■ **WHAT YOU SHOULD DO**
All lines in the records that carry the string "DPSCs" are to be shown.

◇ ◇ ◇ ◇ ◇

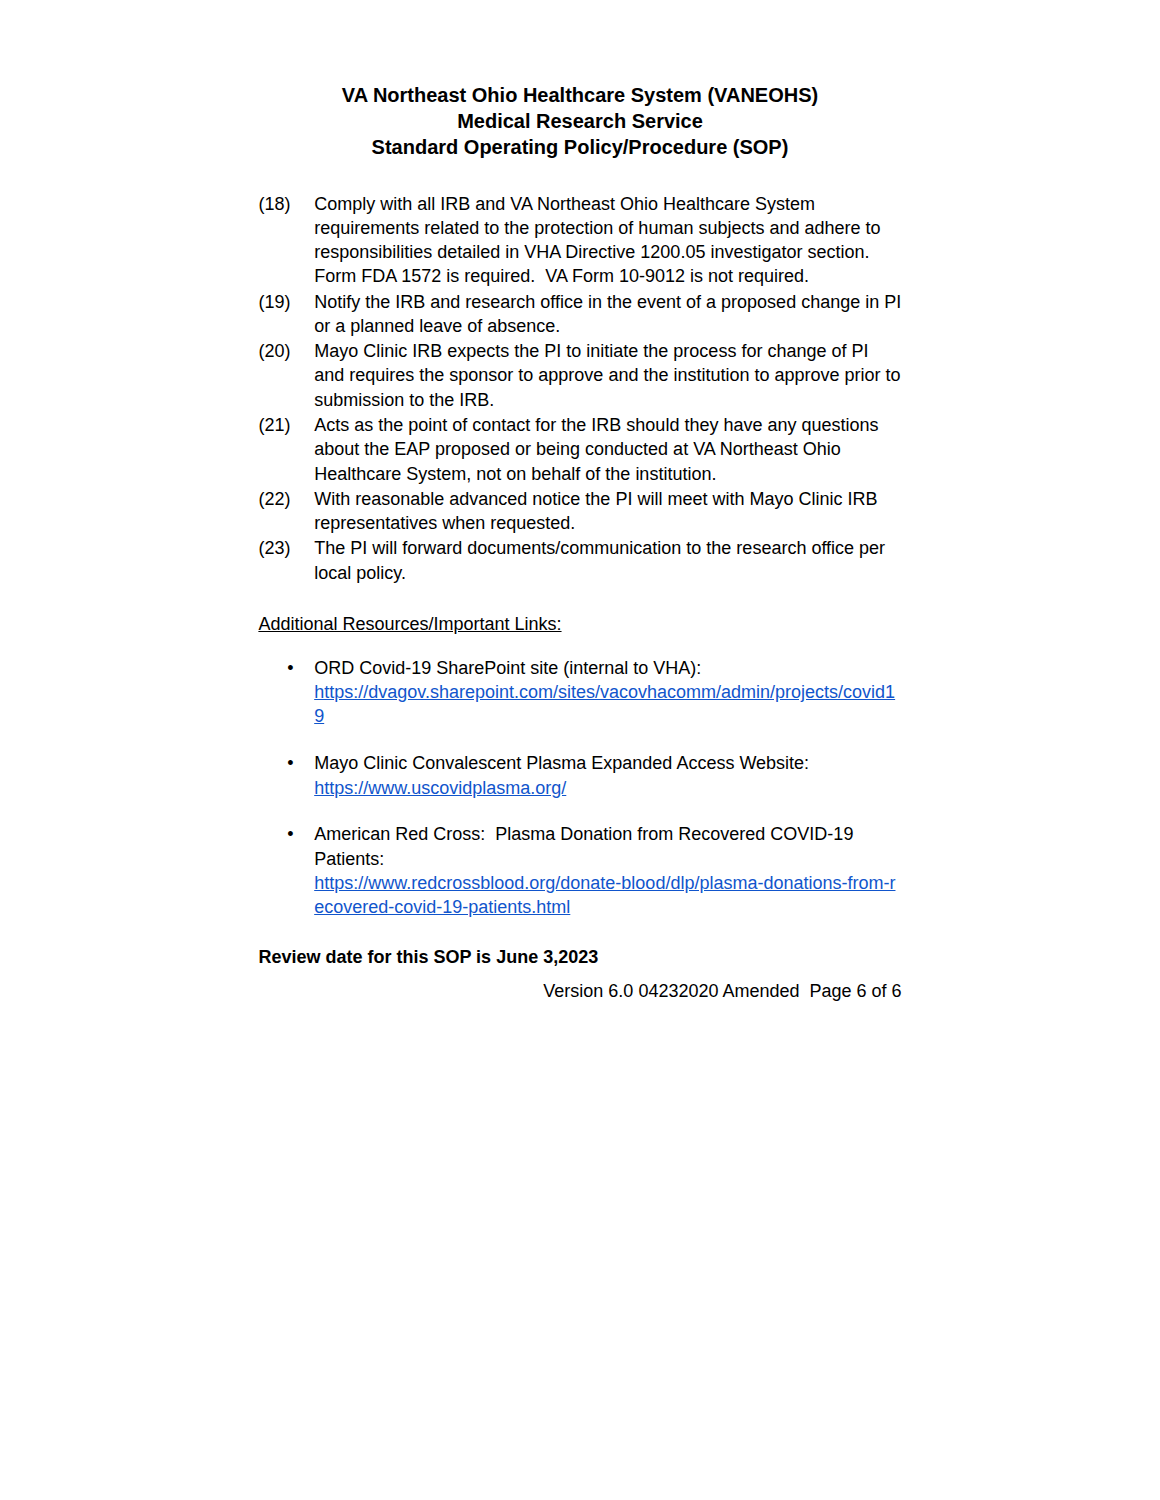VA Northeast Ohio Healthcare System (VANEOHS)
Medical Research Service
Standard Operating Policy/Procedure (SOP)
(18) Comply with all IRB and VA Northeast Ohio Healthcare System requirements related to the protection of human subjects and adhere to responsibilities detailed in VHA Directive 1200.05 investigator section. Form FDA 1572 is required. VA Form 10-9012 is not required.
(19) Notify the IRB and research office in the event of a proposed change in PI or a planned leave of absence.
(20) Mayo Clinic IRB expects the PI to initiate the process for change of PI and requires the sponsor to approve and the institution to approve prior to submission to the IRB.
(21) Acts as the point of contact for the IRB should they have any questions about the EAP proposed or being conducted at VA Northeast Ohio Healthcare System, not on behalf of the institution.
(22) With reasonable advanced notice the PI will meet with Mayo Clinic IRB representatives when requested.
(23) The PI will forward documents/communication to the research office per local policy.
Additional Resources/Important Links:
ORD Covid-19 SharePoint site (internal to VHA):
https://dvagov.sharepoint.com/sites/vacovhacomm/admin/projects/covid19
Mayo Clinic Convalescent Plasma Expanded Access Website:
https://www.uscovidplasma.org/
American Red Cross: Plasma Donation from Recovered COVID-19 Patients:
https://www.redcrossblood.org/donate-blood/dlp/plasma-donations-from-recovered-covid-19-patients.html
Review date for this SOP is June 3,2023
Version 6.0 04232020 Amended Page 6 of 6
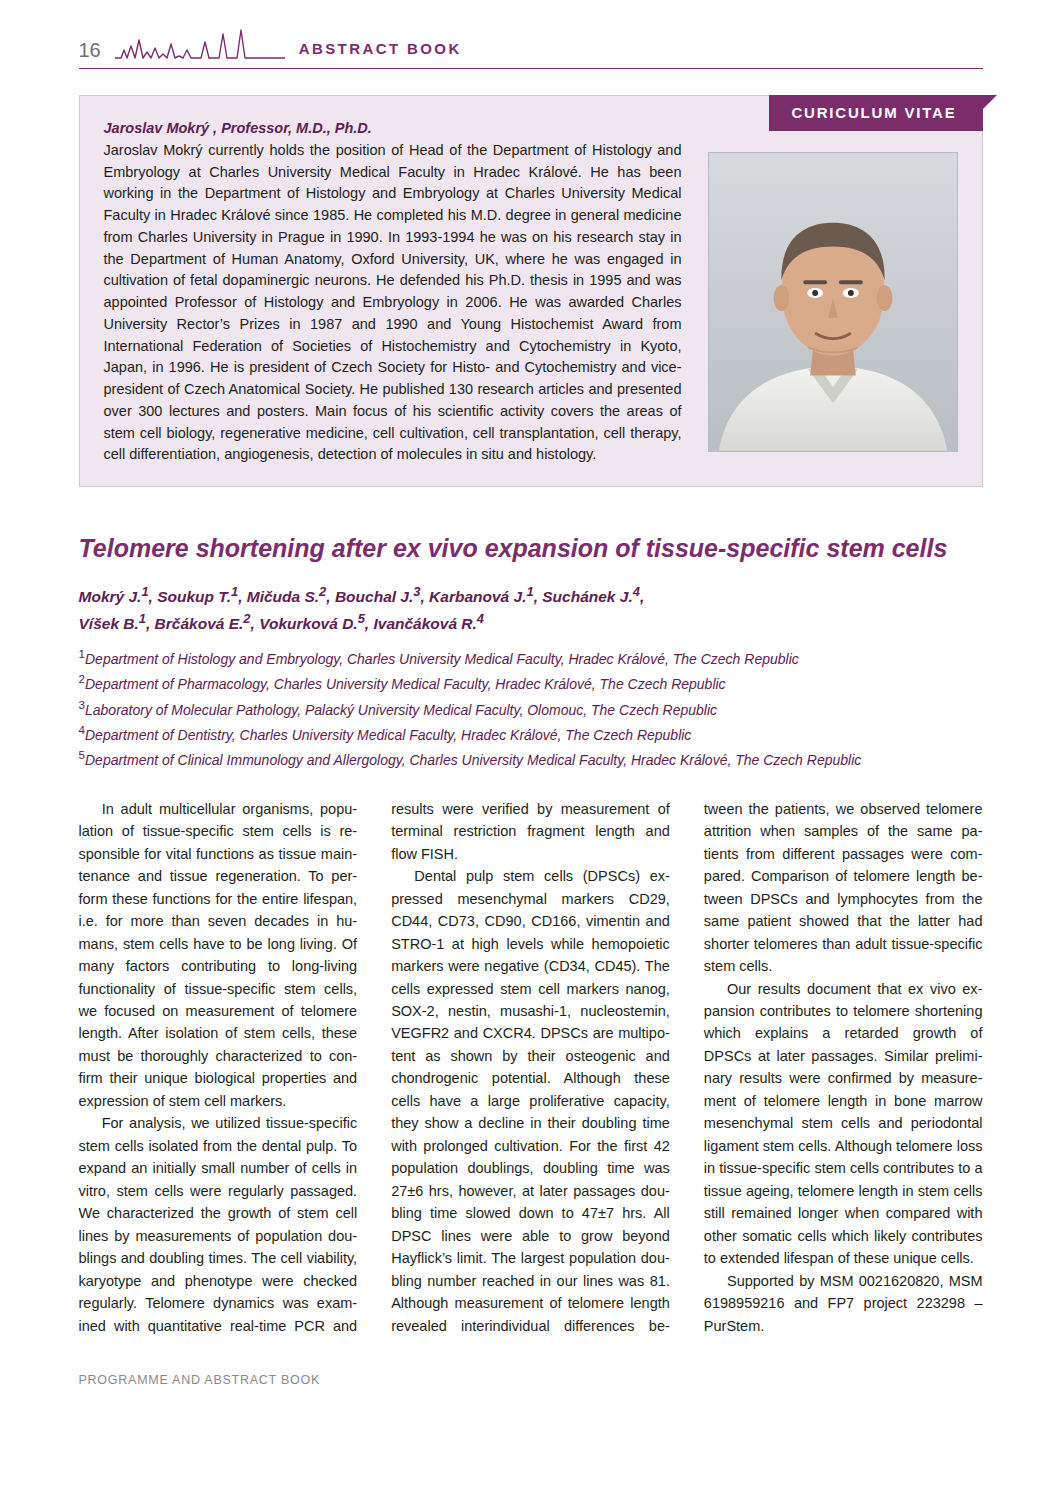16
Abstract book
Curiculum vitae
Jaroslav Mokrý , Professor, M.D., Ph.D.
Jaroslav Mokrý currently holds the position of Head of the Department of Histology and Embryology at Charles University Medical Faculty in Hradec Králové. He has been working in the Department of Histology and Embryology at Charles University Medical Faculty in Hradec Králové since 1985. He completed his M.D. degree in general medicine from Charles University in Prague in 1990. In 1993-1994 he was on his research stay in the Department of Human Anatomy, Oxford University, UK, where he was engaged in cultivation of fetal dopaminergic neurons. He defended his Ph.D. thesis in 1995 and was appointed Professor of Histology and Embryology in 2006. He was awarded Charles University Rector’s Prizes in 1987 and 1990 and Young Histochemist Award from International Federation of Societies of Histochemistry and Cytochemistry in Kyoto, Japan, in 1996. He is president of Czech Society for Histo- and Cytochemistry and vice-president of Czech Anatomical Society. He published 130 research articles and presented over 300 lectures and posters. Main focus of his scientific activity covers the areas of stem cell biology, regenerative medicine, cell cultivation, cell transplantation, cell therapy, cell differentiation, angiogenesis, detection of molecules in situ and histology.
Telomere shortening after ex vivo expansion of tissue-specific stem cells
Mokrý J.1, Soukup T.1, Mičuda S.2, Bouchal J.3, Karbanová J.1, Suchánek J.4,
Víšek B.1, Brčáková E.2, Vokurková D.5, Ivančáková R.4
1Department of Histology and Embryology, Charles University Medical Faculty, Hradec Králové, The Czech Republic
2Department of Pharmacology, Charles University Medical Faculty, Hradec Králové, The Czech Republic
3Laboratory of Molecular Pathology, Palacký University Medical Faculty, Olomouc, The Czech Republic
4Department of Dentistry, Charles University Medical Faculty, Hradec Králové, The Czech Republic
5Department of Clinical Immunology and Allergology, Charles University Medical Faculty, Hradec Králové, The Czech Republic
In adult multicellular organisms, population of tissue-specific stem cells is responsible for vital functions as tissue maintenance and tissue regeneration. To perform these functions for the entire lifespan, i.e. for more than seven decades in humans, stem cells have to be long living. Of many factors contributing to long-living functionality of tissue-specific stem cells, we focused on measurement of telomere length. After isolation of stem cells, these must be thoroughly characterized to confirm their unique biological properties and expression of stem cell markers.
For analysis, we utilized tissue-specific stem cells isolated from the dental pulp. To expand an initially small number of cells in vitro, stem cells were regularly passaged. We characterized the growth of stem cell lines by measurements of population doublings and doubling times. The cell viability, karyotype and phenotype were checked regularly. Telomere dynamics was examined with quantitative real-time PCR and results were verified by measurement of terminal restriction fragment length and flow FISH.
Dental pulp stem cells (DPSCs) expressed mesenchymal markers CD29, CD44, CD73, CD90, CD166, vimentin and STRO-1 at high levels while hemopoietic markers were negative (CD34, CD45). The cells expressed stem cell markers nanog, SOX-2, nestin, musashi-1, nucleostemin, VEGFR2 and CXCR4. DPSCs are multipotent as shown by their osteogenic and chondrogenic potential. Although these cells have a large proliferative capacity, they show a decline in their doubling time with prolonged cultivation. For the first 42 population doublings, doubling time was 27±6 hrs, however, at later passages doubling time slowed down to 47±7 hrs. All DPSC lines were able to grow beyond Hayflick’s limit. The largest population doubling number reached in our lines was 81. Although measurement of telomere length revealed interindividual differences between the patients, we observed telomere attrition when samples of the same patients from different passages were compared. Comparison of telomere length between DPSCs and lymphocytes from the same patient showed that the latter had shorter telomeres than adult tissue-specific stem cells.
Our results document that ex vivo expansion contributes to telomere shortening which explains a retarded growth of DPSCs at later passages. Similar preliminary results were confirmed by measurement of telomere length in bone marrow mesenchymal stem cells and periodontal ligament stem cells. Although telomere loss in tissue-specific stem cells contributes to a tissue ageing, telomere length in stem cells still remained longer when compared with other somatic cells which likely contributes to extended lifespan of these unique cells.
Supported by MSM 0021620820, MSM 6198959216 and FP7 project 223298 – PurStem.
Programme and abstract book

◇ ◇ ◇ ◇ ◇

■ **TASK OUTPUT**
Dental pulp stem cells (DPSCs) expressed mesenchymal markers CD29, CD44, CD73, CD90, CD166, vimentin and STRO-1 at high levels while hemopoietic markers were negative (CD34, CD45). The cells expressed stem cell markers nanog, SOX-2, nestin, musashi-1, nucleostemin, VEGFR2 and CXCR4. DPSCs are multipotent as shown by their osteogenic and chondrogenic potential. Although these cells have a large proliferative capacity, they show a decline in their doubling time with prolonged cultivation. For the first 42 population doublings, doubling time was 27±6 hrs, however, at later passages doubling time slowed down to 47±7 hrs. All DPSC lines were able to grow beyond Hayflick’s limit. The largest population doubling number reached in our lines was 81. Although measurement of telomere length revealed interindividual differences between the patients, we observed telomere attrition when samples of the same patients from different passages were compared. Comparison of telomere length between DPSCs and lymphocytes from the same patient showed that the latter had shorter telomeres than adult tissue-specific stem cells.
Our results document that ex vivo expansion contributes to telomere shortening which explains a retarded growth of DPSCs at later passages. Similar preliminary results were confirmed by measurement of telomere length in bone marrow mesenchymal stem cells and periodontal ligament stem cells. Although telomere loss in tissue-specific stem cells contributes to a tissue ageing, telomere length in stem cells still remained longer when compared with other somatic cells which likely contributes to extended lifespan of these unique cells.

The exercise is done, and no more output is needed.